Does Mere Presence During Crime Make Person Accomplice ?

A person is an accomplice if he participates before, during, or after the commission of the crime and can be prosecuted for the same offense as the defendant or for a lesser-included offense. Blake v. State, 971 S.W.2d 451, 454-455 (Tex.Cr.App. 1998). Mere presence during the commission of the crime does not make one an accomplice, nor is one an accomplice for knowing about a crime and failing to disclose it, or even concealing it. Id. at 454. Even where the evidence shows that the witness was present during the commission of the crime and participated in concealing that crime, such evidence is not sufficient to raise the issue of accomplice status. Medina v. State, 7 S.W.3d 633, 641 (Tex.Cr.App. 1999). A defendant is entitled to an accomplice-witness instruction if and only if there is sufficient evidence in the record to support a charge against the witness alleged to be an accomplice.
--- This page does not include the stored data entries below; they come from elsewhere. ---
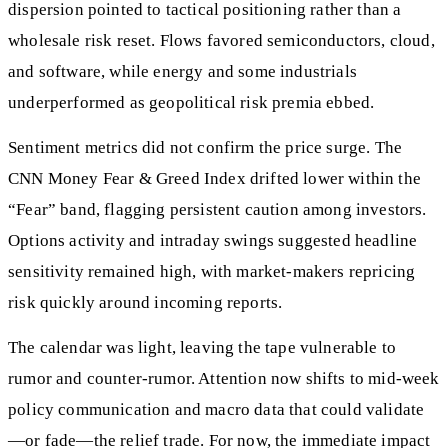
dispersion pointed to tactical positioning rather than a
wholesale risk reset. Flows favored semiconductors, cloud,
and software, while energy and some industrials
underperformed as geopolitical risk premia ebbed.
Sentiment metrics did not confirm the price surge. The
CNN Money Fear & Greed Index drifted lower within the
“Fear” band, flagging persistent caution among investors.
Options activity and intraday swings suggested headline
sensitivity remained high, with market-makers repricing
risk quickly around incoming reports.
The calendar was light, leaving the tape vulnerable to
rumor and counter-rumor. Attention now shifts to mid-week
policy communication and macro data that could validate
—or fade—the relief trade. For now, the immediate impact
Id. If a State's witness has no complicity in the offense for which an accused is on trial, his testimony is not that of an accomplice witness whatever may have been his complicity with the accused in the commission of other offenses. Gamez v. State, 737 S.W.2d 315, 322 (Tex. Crim. App. 1987). If the evidence is clear that the witness is not an accomplice, no instruction need be given to the jury either that the witness is an accomplice as a matter of law or in the form of a fact issue as to whether the witness is an accomplice. Id.